I’m sure there is more there, eh?

For 33% of the people at the table, the story is How The West Was Won… but for the rest?

Bradley is of the Chippewa people in Minnesota- and describes his perspective in a bio from the Plains Art Museum:

To be an artist from the Indian world carries with it certain responsibilities.. We have an opportunity to promote Indian truths and at the same time help dispel the myths and stereotypes that are projected upon us.. I consider myself an at-large representative and advocate of the Chippewa people and American Indians in general. It is a responsibility which I do not take lightly.
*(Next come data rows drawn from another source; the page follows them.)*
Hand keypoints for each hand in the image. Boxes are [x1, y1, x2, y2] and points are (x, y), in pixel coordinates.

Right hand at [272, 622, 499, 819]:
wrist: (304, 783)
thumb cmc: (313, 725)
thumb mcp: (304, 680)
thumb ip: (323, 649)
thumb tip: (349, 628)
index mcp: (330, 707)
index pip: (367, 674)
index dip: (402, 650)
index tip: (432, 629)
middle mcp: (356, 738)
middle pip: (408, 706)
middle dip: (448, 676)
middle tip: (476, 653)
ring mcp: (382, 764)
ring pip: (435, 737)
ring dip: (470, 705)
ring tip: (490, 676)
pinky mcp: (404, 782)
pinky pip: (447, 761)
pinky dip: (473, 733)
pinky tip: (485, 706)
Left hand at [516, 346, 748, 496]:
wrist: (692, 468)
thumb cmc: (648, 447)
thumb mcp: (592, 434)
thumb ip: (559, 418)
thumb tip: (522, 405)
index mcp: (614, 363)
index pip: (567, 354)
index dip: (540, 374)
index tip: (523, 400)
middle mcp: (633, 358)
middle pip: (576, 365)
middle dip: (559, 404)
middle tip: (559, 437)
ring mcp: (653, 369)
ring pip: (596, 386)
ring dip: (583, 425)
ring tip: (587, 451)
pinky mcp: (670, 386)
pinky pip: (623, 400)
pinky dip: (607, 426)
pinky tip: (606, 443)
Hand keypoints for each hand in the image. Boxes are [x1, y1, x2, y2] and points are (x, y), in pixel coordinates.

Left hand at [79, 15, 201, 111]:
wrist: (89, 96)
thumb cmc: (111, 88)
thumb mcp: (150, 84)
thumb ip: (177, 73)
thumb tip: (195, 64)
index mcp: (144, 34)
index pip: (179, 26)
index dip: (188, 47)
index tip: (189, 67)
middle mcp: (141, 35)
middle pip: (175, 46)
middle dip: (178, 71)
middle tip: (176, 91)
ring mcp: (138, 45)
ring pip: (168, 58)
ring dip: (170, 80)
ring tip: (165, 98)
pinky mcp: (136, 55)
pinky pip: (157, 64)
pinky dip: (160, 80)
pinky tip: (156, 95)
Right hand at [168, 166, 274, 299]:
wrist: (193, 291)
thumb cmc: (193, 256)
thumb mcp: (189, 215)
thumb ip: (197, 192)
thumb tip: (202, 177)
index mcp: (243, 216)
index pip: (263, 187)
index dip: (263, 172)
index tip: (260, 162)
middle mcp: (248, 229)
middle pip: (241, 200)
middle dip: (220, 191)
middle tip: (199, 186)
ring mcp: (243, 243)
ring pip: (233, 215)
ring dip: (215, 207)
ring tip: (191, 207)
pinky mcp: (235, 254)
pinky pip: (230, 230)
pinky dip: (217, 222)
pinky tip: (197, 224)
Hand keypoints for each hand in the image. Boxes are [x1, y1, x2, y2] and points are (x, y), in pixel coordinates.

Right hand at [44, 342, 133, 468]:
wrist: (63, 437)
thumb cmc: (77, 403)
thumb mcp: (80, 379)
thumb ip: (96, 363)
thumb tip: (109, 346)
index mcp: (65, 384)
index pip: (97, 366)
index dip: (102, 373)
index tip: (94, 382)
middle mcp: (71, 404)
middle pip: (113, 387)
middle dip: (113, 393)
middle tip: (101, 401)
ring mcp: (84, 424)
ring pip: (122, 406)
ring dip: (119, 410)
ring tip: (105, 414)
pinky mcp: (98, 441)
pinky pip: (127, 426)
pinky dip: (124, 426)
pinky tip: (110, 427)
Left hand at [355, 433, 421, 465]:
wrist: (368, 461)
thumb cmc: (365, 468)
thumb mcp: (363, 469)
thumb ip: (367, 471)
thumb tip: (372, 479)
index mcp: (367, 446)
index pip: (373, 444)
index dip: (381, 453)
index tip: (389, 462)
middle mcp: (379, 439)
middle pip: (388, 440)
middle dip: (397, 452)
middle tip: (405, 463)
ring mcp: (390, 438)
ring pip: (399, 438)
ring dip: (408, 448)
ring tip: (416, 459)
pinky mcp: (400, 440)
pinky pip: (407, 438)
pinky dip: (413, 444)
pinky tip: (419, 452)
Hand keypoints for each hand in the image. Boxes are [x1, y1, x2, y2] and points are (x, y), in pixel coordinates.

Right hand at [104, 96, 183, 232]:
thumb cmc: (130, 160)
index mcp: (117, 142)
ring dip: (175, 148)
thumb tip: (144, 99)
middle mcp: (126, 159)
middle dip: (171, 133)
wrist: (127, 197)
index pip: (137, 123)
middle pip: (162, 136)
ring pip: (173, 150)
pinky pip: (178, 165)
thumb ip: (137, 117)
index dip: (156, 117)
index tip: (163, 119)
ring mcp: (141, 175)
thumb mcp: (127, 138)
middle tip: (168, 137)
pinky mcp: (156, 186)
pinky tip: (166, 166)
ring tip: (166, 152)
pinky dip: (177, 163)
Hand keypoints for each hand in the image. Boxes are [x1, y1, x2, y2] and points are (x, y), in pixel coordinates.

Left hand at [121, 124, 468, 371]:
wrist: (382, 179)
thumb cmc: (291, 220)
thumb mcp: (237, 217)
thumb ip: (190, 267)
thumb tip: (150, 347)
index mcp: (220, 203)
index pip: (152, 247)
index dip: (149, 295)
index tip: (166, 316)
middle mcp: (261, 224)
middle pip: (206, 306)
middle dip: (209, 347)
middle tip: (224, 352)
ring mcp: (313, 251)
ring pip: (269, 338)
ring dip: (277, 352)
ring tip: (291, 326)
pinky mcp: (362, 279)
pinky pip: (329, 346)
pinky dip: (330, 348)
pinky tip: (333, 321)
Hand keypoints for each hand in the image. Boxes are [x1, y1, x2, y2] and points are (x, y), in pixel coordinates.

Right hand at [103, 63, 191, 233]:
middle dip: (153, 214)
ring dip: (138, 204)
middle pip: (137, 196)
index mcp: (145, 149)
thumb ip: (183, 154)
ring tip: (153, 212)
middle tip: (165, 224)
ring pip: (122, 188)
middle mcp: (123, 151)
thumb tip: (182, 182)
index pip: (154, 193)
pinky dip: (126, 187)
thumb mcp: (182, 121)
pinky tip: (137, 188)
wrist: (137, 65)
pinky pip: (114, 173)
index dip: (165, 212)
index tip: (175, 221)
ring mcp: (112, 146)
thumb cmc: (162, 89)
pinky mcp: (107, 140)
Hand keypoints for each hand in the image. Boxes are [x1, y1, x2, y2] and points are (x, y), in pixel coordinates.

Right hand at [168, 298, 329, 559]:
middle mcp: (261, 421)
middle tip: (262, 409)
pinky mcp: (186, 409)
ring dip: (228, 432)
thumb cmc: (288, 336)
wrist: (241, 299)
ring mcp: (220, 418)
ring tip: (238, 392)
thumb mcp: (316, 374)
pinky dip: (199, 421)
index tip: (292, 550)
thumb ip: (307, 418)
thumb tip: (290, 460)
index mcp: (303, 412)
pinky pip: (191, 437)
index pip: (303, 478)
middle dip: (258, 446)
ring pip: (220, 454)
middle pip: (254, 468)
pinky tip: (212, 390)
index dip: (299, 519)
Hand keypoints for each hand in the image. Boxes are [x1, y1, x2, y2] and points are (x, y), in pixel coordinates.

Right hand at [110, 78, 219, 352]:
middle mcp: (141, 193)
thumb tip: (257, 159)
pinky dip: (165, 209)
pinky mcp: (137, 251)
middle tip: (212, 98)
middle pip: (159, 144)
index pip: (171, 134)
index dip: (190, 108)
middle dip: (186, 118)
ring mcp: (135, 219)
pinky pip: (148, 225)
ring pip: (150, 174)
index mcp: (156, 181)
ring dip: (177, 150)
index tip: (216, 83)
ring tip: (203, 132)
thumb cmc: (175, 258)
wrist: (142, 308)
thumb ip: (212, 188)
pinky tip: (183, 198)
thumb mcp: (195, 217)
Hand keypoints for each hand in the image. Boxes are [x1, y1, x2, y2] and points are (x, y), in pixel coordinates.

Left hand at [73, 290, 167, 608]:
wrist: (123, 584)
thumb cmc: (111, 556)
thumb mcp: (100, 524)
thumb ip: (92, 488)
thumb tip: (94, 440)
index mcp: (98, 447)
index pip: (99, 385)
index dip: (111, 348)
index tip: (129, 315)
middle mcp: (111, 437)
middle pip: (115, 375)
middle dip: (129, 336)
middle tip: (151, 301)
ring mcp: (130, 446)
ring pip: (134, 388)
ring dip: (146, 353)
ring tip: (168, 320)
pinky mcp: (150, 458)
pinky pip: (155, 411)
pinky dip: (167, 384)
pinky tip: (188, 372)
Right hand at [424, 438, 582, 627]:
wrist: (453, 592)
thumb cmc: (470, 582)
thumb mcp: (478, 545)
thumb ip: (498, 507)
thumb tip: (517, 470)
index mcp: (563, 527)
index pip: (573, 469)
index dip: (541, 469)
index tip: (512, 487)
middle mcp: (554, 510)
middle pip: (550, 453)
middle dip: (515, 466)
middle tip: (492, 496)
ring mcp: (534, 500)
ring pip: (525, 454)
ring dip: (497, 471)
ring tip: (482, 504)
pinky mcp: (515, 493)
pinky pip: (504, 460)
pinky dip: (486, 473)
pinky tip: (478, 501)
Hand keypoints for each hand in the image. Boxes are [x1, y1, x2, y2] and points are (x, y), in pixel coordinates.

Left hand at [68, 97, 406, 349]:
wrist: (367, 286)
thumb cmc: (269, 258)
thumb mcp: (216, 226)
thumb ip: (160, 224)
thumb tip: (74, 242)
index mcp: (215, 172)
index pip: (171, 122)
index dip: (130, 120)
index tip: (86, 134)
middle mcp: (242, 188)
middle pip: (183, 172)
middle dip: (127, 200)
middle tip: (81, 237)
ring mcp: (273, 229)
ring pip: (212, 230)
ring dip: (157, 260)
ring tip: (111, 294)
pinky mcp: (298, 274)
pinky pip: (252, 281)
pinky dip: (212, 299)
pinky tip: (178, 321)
His work is political and plays with cultural icons, such as the play on Mona Lisa:


David P. Bradley, Pow-Wow Princess in the Process of Acculturation, 1990

Another review of his work shows many of the surreal visual qualities to it (the vivid light of the Southwest):

The imaginary is what ties this all together, because the critique of the Native place in American history and society is about the struggle people have with our realities versus the imaginary, the fantasies, and the stereotypes. Non-Natives (and Natives too) have these narratives ingrained and embedded in our thinking; so as Bucky Fuller said, you can’t change the present with the same paradigm, so change the paradigm. That’s what Bradley does, he creates and draws you into these new and different narratives where you get to see the Native side of things real, things made up, and things as they should be. Bradley says his art “portrays human conditions and personal relationships that would be too controversial in another form.” He is hard, cutting, biting, but also gentle, tender and funny; he uses modern mixed media to tell tragic tales of Native History—but the paintings take you mystical places that make sense out of absurdity.

It’s easy to focus on the films in Western106, but I think there’s a lot we could do with looking at the artwork depicting or influenced by the west (?).

I’m toying with some ideas how to base a Daily Create from the “How the West Was Lost” image — I have done a bit of quick searching and it does not come up readily as his other works.

The idea of so much riding on a card game sounds whimsical… Then again, the name of the town of Show Low, Arizona was literally the name of the card game by which one party lost their land.


Top / Featured Image Credits: Photo of a framed David P Bradley print in my office- I bought it at a garage sale, posted the photo to my flickr account (flickr photo by cogdogblog http://flickr.com/photos/cogdog/24431793211 shared under a Creative Commons (BY) license). I might need a team of lawyers to figure out the right here (probably I lose). This **** is too messy for humans.

The post "How The West Was Lost" was originally scraped from the bottom of the pickel barrel at CogDogBlog (http://cogdogblog.com/2016/01/how-the-west-was-lost/) on January 21, 2016.

3 Comments

  • profCaritat

    Of course you know this museum in Wash DC with the history and culture of the Indian peoples. The visits to that museum makes me sad and sorry.

  • Kevin Hodgson

    I love this exploration of art and identity and a reframing of history.
    Kevin

  • Sandy Briwn Jensen Brown Jensen Brown

    Alan,
    As a radio art critic with a show to see and review later today, I particularly got a kick out of this analysis. I like how the Indian has a little bird talking in his ear and the cowboy’s dog is licking something that is a cross between a phallic and a yoni shape. Does the Mexican get a totem animal, too? Is there a worm at the bottom of the mescal?

    Possible western-blog-post-of-the-week prompt: Find a piece of artist-identified or otherwise so-called “western” art and examine it closely. What exactly do you see? What conclusions do you draw that go deeper than “That’s cool”! What makes it “western”?